> [Exercise]
Extend the forum thread about the mermaid prop, beginning right after its last line.

# A Mermaid Joins the Crew



## halstaff (Nov 18, 2009)

After seeing the latest POC movie yesterday, I got motivated to finish up our mermaid. Here she is ready to join our Pirate display. I have a feeling she'll be a popular figure for photo ops at our party!


----------



## RoxyBlue (Oct 6, 2008)

Really, ya gotta stop cranking out props one after another like this. You're making the rest of us look like lazy slackers I mean, seriously, do you ever REST!?!?!:googly:

She's adorable, and it looks like you must have scored a mannequin for this.


----------



## scareme (Aug 29, 2006)

I agree, she'll be real popular at your party. I hope there are seashells covering her assets. Those flowers won't stay there long. Lovely fins, by the way.


----------



## Dixie (Feb 18, 2009)

Omigosh, I love it!! I don't know how you found fabric that perfect, or that perfect color hair for that matter, but WOW, she comes together nicely!!!


----------



## bobzilla (Nov 13, 2008)

Nice job


----------



## halstaff (Nov 18, 2009)

RoxyBlue said:


> Really, ya gotta stop cranking out props one after another like this. You're making the rest of us look like lazy slackers I mean, seriously, do you ever REST!?!?!:googly:
> 
> She's adorable, and it looks like you must have scored a mannequin for this.


I did find a mannequin torso for this prop. Unfortunately, she was missing the hands. I bought some white ones on Ebay and Bobzilla was able to paint them to match the mannequin. I've spent more time trying to attach them than I did building the rest of her.
As far as resting goes, I don't do much of that. No more than 6 hours of sleep and very little TV especially since the Padres are so awful this year.


----------



## Dark Angel 27 (Sep 11, 2008)

she's amazing. my only suggestion is that she could use some more decoration. not only the seashells to cover the twins but for her hair and maybe fashion a bracelet. just an idea


----------



## Halloween Cats (Jan 30, 2011)

> [Record excerpts]
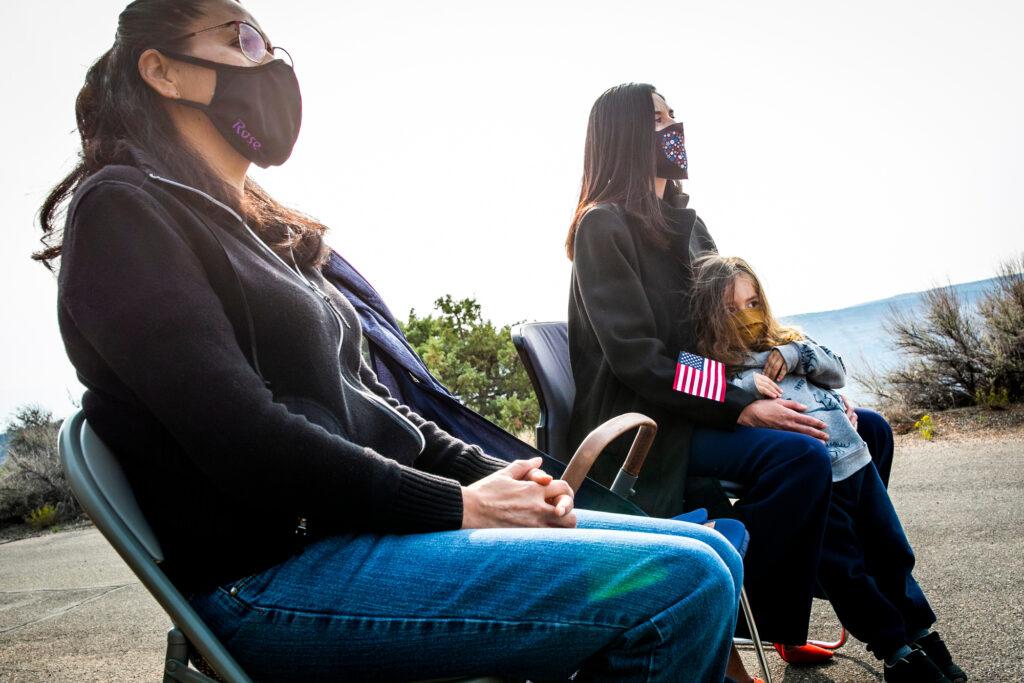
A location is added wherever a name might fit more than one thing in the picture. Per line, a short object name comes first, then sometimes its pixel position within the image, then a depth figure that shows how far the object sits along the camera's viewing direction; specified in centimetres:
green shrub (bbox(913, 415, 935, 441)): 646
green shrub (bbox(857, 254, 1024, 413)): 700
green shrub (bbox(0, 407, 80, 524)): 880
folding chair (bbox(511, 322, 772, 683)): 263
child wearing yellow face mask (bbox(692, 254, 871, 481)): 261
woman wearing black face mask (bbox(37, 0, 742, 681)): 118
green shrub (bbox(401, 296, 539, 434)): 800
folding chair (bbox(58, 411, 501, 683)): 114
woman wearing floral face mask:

> [Output for this task]
Dark Angel 27 said:


> she's amazing. my only suggestion is that she could use some more decoration. not only the seashells to cover the twins but for her hair and maybe fashion a bracelet. just an idea


Meow,

I agree! Accessorize.. there is sooo much sea oriented jewelry out there, lots of which you can find for cheap at the dollar stores, I'd go for earrings (drill a hole and glue them in of course) defiantly some type of bracelets, (maybe sea weed? wrap them around and then tie them letting the ends hand down like streamers) I'd also go for a necklace.

Still she really is great, I defiantly think I might use your idea and add it too my pirate area. Was it random that you found the mannequin, or is there a site you know that sells them? Also have you thought about spraying her with some type of gloss sealant? That might give her a 'wet, right out of the ocean' look??


----------



## IMU (Apr 8, 2009)

Nice addition in deed.


----------



## CreeepyCathy (Mar 28, 2009)

another great prop, halstaff!


----------



## Spooky1 (Aug 25, 2008)

All the pirates are going to want to hang out with her.


----------



## halstaff (Nov 18, 2009)

The fabric was a great find. I thought I would be sewing on sequins for a week.
I'm looking for some shell bracelets for her. She could use a little jewelery plus it will hide the joint between the arm and hands.
We do plan to have her wear something more for the kids and family party but she'll probably just have the lei's on for the adult party. I would imagine that for some photos, she may not even have that.


----------



## scubaspook (Dec 16, 2010)

Nice addition looks good.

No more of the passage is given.